-- Task requirements --
Go through the items below and pull out every line that contains the word "will". Case matters, so include a line only if its capitalization matches.

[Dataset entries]

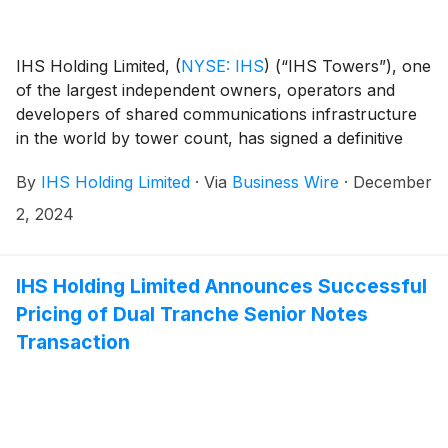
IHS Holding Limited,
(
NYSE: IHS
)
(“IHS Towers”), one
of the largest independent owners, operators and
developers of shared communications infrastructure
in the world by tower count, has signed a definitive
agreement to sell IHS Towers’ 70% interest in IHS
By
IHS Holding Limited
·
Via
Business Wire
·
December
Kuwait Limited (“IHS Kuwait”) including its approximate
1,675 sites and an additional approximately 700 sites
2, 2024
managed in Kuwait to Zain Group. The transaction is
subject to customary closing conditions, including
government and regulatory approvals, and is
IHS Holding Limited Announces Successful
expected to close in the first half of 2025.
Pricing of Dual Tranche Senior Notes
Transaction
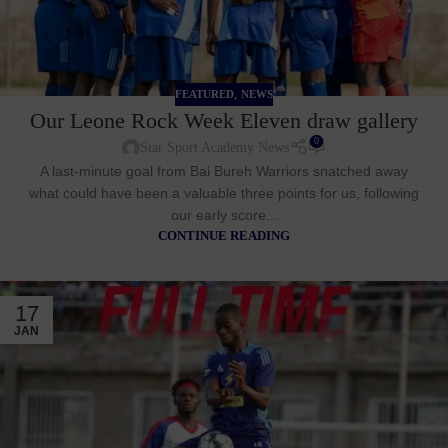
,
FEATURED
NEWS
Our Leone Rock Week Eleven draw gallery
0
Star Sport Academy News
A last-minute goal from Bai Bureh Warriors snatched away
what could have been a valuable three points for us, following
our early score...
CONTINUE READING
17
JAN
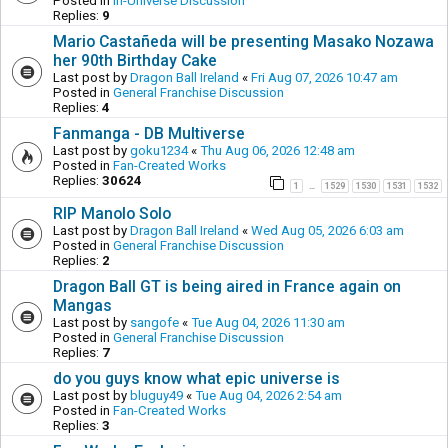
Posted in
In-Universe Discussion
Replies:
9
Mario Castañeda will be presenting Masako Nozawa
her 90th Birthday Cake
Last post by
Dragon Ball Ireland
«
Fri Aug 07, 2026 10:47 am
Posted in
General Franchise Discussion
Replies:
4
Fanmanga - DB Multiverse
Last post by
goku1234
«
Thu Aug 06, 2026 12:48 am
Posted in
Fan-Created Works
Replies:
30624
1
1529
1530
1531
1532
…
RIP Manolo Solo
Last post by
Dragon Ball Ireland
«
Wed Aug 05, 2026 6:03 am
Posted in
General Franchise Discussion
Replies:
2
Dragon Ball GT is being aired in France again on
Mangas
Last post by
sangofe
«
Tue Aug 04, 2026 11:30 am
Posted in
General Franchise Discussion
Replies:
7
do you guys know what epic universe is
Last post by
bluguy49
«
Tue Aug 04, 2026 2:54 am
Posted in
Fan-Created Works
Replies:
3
...
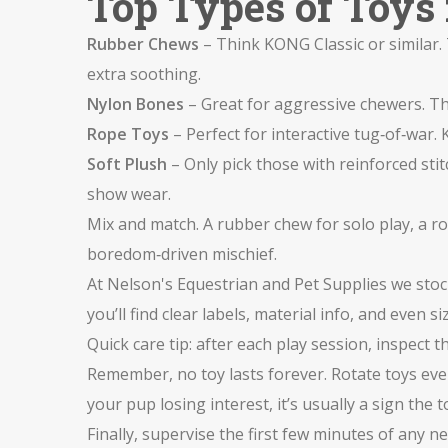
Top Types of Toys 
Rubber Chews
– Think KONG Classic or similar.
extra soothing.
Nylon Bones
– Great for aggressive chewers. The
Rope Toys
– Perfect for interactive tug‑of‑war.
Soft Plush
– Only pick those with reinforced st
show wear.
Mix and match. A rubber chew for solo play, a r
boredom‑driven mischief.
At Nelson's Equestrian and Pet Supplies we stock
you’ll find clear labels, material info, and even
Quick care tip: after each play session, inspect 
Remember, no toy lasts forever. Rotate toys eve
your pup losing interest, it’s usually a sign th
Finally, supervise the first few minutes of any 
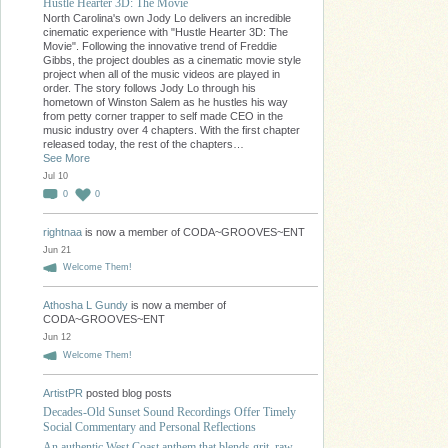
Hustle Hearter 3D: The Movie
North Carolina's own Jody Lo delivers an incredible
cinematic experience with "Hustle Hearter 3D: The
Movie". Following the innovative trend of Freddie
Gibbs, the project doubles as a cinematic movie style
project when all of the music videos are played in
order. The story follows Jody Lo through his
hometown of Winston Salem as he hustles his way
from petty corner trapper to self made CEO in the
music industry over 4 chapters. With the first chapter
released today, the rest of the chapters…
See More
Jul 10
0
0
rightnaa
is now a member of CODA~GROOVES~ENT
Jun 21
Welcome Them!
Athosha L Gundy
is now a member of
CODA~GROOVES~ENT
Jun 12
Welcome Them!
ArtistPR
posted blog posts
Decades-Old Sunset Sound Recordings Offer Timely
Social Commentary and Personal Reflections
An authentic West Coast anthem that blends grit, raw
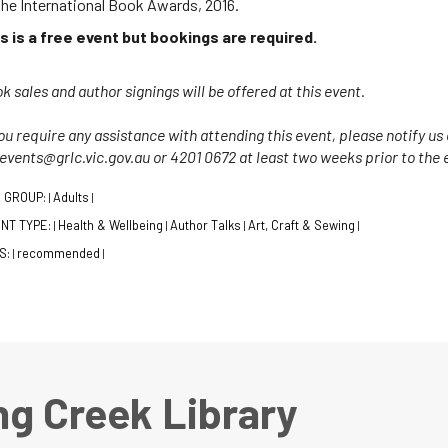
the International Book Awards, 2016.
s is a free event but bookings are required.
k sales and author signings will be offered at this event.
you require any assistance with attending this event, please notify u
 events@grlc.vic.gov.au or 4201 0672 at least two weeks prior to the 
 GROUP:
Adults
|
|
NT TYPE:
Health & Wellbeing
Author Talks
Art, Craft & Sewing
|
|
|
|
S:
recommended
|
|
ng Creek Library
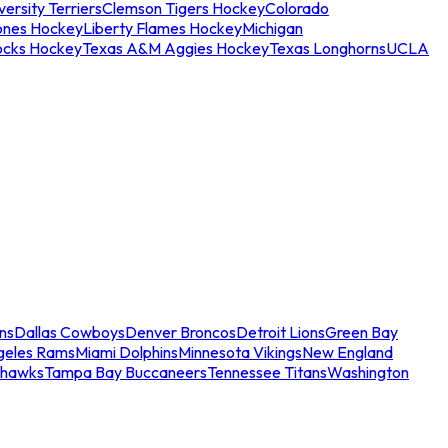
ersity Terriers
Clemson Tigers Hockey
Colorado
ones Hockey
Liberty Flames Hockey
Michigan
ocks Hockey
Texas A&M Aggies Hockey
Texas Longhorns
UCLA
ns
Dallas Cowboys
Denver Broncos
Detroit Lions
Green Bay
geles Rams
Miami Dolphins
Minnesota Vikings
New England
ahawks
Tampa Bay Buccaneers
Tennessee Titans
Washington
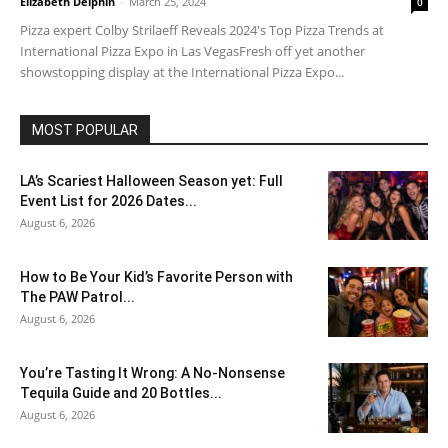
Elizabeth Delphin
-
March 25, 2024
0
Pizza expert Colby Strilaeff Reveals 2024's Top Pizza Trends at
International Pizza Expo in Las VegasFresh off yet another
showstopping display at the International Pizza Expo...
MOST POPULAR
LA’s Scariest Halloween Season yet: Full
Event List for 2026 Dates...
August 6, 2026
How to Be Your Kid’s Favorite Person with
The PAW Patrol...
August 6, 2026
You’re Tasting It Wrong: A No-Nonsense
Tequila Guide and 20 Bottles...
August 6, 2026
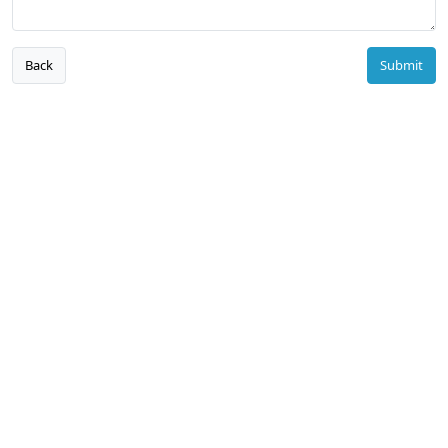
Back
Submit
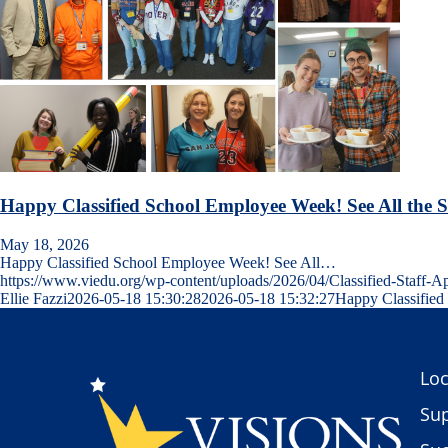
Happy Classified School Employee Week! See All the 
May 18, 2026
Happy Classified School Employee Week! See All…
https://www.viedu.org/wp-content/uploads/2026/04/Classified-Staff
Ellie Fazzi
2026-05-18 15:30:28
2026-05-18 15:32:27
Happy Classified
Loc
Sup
---
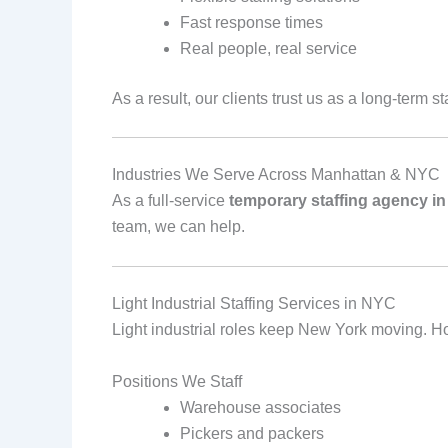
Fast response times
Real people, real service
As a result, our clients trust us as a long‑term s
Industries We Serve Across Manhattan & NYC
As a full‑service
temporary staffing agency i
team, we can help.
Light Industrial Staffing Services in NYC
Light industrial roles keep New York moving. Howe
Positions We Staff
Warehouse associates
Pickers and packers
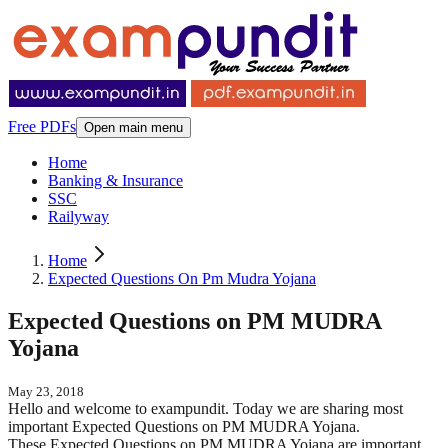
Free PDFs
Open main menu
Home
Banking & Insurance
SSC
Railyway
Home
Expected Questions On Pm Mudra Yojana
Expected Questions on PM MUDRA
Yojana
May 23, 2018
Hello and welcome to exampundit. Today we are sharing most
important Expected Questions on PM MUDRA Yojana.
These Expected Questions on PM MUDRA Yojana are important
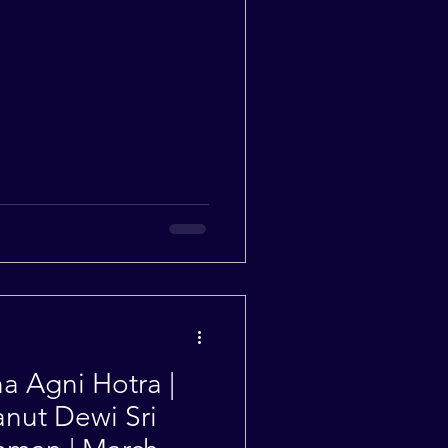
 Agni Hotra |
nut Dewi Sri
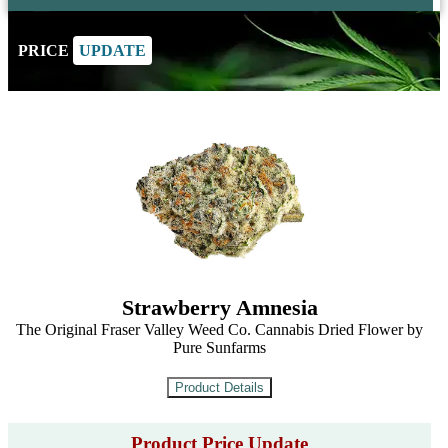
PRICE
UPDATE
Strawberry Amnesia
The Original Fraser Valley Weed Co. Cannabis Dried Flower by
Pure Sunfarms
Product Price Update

-- Worked solution --
Mario Castañeda will be presenting Masako Nozawa
k sales and author signings will be offered at this event.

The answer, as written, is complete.